EXTRACTED RECORDS: Begin
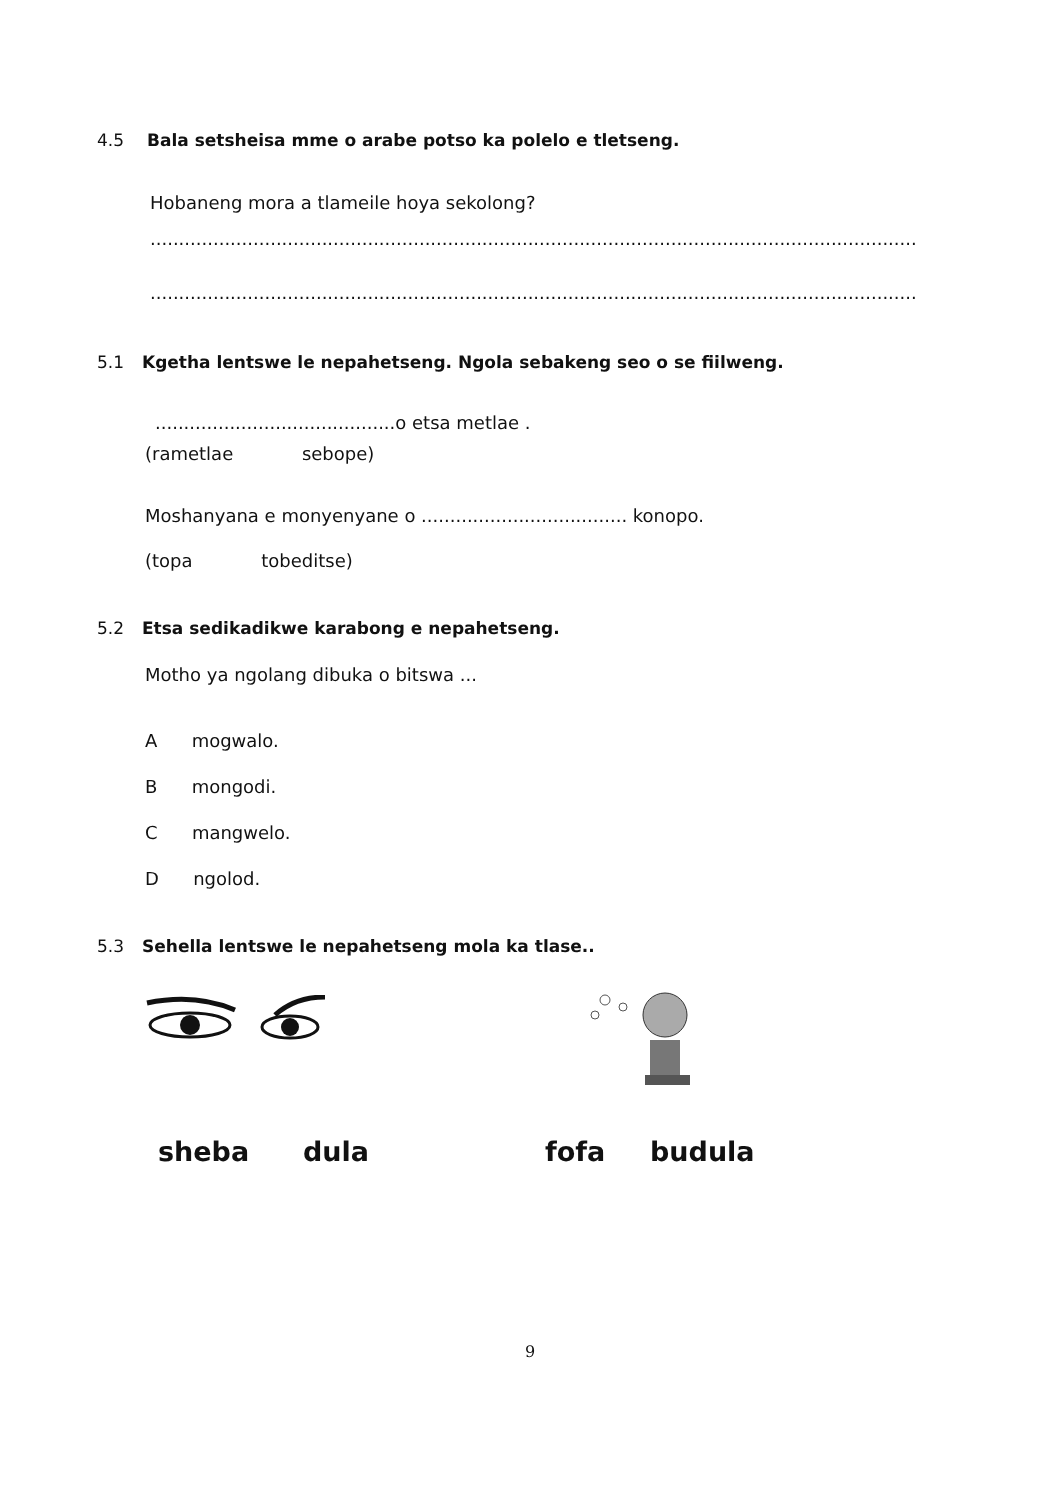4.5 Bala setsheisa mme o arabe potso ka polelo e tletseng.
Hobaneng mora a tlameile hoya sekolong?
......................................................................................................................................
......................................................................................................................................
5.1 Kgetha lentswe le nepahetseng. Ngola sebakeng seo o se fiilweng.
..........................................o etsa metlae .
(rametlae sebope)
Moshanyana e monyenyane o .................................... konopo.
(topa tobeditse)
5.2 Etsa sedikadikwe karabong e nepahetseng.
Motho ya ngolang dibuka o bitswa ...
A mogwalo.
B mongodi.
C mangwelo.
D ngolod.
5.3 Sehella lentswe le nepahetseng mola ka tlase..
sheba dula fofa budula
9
EXTRACTED RECORDS: End
EXTRACTED RECORDS: Begin
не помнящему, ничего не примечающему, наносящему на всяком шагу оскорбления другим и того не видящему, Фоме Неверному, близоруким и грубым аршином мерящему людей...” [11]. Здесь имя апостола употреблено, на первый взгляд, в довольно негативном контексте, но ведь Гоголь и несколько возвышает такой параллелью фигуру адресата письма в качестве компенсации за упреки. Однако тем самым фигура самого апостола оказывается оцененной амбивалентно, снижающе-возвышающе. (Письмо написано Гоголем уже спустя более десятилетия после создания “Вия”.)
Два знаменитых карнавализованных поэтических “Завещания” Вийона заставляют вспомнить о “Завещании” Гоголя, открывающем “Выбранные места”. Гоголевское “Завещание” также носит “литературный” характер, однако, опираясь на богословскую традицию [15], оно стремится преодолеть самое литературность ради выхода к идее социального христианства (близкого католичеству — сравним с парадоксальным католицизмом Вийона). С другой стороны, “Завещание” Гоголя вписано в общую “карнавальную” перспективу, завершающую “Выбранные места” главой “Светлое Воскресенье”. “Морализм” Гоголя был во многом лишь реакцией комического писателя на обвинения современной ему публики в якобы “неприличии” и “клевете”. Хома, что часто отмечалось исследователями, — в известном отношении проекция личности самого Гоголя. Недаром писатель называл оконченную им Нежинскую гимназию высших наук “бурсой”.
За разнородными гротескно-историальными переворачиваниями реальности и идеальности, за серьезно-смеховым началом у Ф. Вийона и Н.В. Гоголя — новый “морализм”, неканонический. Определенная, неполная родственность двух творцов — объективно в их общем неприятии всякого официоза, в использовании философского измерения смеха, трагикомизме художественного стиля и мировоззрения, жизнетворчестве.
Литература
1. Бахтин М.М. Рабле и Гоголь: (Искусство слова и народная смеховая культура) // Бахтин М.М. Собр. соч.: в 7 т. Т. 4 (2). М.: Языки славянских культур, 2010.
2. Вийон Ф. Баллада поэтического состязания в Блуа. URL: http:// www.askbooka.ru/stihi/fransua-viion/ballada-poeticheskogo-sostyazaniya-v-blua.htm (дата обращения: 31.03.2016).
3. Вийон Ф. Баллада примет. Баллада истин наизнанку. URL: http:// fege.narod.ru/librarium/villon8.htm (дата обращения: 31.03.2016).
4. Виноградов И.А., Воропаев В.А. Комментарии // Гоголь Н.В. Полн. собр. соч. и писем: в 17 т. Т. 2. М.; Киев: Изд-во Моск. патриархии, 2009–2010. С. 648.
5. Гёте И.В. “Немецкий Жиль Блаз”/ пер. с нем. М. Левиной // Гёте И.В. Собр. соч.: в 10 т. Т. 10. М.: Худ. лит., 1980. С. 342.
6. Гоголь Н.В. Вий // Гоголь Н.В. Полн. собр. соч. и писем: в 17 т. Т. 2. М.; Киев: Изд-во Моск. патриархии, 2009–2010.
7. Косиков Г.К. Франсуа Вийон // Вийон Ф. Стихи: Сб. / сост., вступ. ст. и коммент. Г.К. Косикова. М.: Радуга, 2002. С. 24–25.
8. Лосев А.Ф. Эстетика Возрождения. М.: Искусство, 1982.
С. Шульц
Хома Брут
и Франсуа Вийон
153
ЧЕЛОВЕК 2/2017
EXTRACTED RECORDS: End
- WHAT TO DO -
Lines that include the word "http" are to be extracted from the data above.

- RESPONSE FOR THIS EXERCISE -
2. Вийон Ф. Баллада поэтического состязания в Блуа. URL: http:// www.askbooka.ru/stihi/fransua-viion/ballada-poeticheskogo-sostyazaniya-v-blua.htm (дата обращения: 31.03.2016).
3. Вийон Ф. Баллада примет. Баллада истин наизнанку. URL: http:// fege.narod.ru/librarium/villon8.htm (дата обращения: 31.03.2016).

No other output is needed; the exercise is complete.